I am posting this not to upset people, but to help educate i guess.. so here goes. I live in a quiet, family-orientated neighborhood. My one neighbor had 2 cats a dog and a rabbit. The one one cat, a supposed to be white but now matted and grey male, was always on my porch. I would feed him and had no problem with this, but my neighbor did. I didnt even know he had another cat until I went to take Bum ( i named him that since i never knew his real name) back home. This is when i saw an extremely disturbing sight. There was a child's pool full of water and my neighbor with something black and squirming held under the water. Still holding Bum, i asked him what in the world was going on to which he replied "none of my business". I told him that if I was seeing what i thought i was he should stop doing what he was, hand over the animal, and never have contact with either me or the cats again. This was the response... He stood up, holding a sopping wet, limp and shaking black cat, glared at me, threw the cat across the pavement breaking her shoulder, and stated that i can have the f**kin mange.I was very angry and upset. I took both cats back to my home and called the local police and the humane society. I wanted to ensure that this person could never harm another animal. After a long and grueling process, my neighbor was fined and sentenced to community service. He now has another dog. I am told theres nothing I can do to stop him from owning pets, which is upsetting to me because i know he is abusing the dogs now. The cat that was being drown, I have in my home. Some of you may have read my other post about Blackie peeing on the bathroom floor, well that is her. Her shoulder has healed, but there is still a lump on it. The vet says it was from a old injury, not from being thrown across the pavement. The other cat, Bum, I am sad to report did not survive. He was so malnurished. The vet did all he could. The educational bit of this post is that if you see someone abusing an animal, do not hesitate to report it to your local authorites or the humane society.The city i live in, alot of people dont do this. You may not think you are making a difference, but you are.


----------



## Empath (Jan 23, 2004)

I don't know from what state you're posting, but here that would be a felony.


----------



## Bean (Mar 10, 2003)

My only advice would be to continue contacting the authorities, whomever they may be. It may take multiple fines, but at least they will eventually learn that doing that is - at least - expensive. And that someone is watching...


----------



## Mike (Jan 27, 2004)

Sparkle,

If you suspect that this individual is still abusing his pets, get on the phone and call the proper authorities. Wear them out with your calls. Squeaky wheels always get the most grease, so squeak loudly and often.

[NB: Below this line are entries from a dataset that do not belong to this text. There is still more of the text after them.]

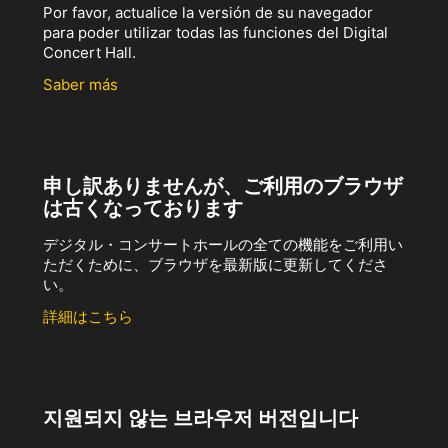
Por favor, actualice la versión de su navegador
para poder utilizar todas las funciones del Digital
Concert Hall.
Saber más
申し訳ありませんが、ご利用のブラウザ
は古くなっております
デジタル・コンサートホールの全ての機能をご利用い
ただくために、ブラウザを最新版に更新してくださ
い。
詳細はこちら
지원되지 않는 브라우저 버전입니다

Because you can continue to make a difference.

Sheesh, people picking on pets is one of those "hot buttons" for me. :x 

Peace,
Mike


----------



## PrincessClaire (Jan 16, 2004)

Call the local humaine society again and complain this is serious abuse, I'm sorry but the police etc. wouldn't just stand by and let this happen to a human why should they let it happen to an animal it is disgusting the way ppl treat their pets, good for you for sticking up for these defenceless babies.


----------



## Lori (Jun 8, 2003)

Sparkle, thank you for sticking up for those poor defenseless animals, I wish more people were like you. What a heartbreaking story.  
I agree with Mike, people who abuse animals just get to me. :evil:


----------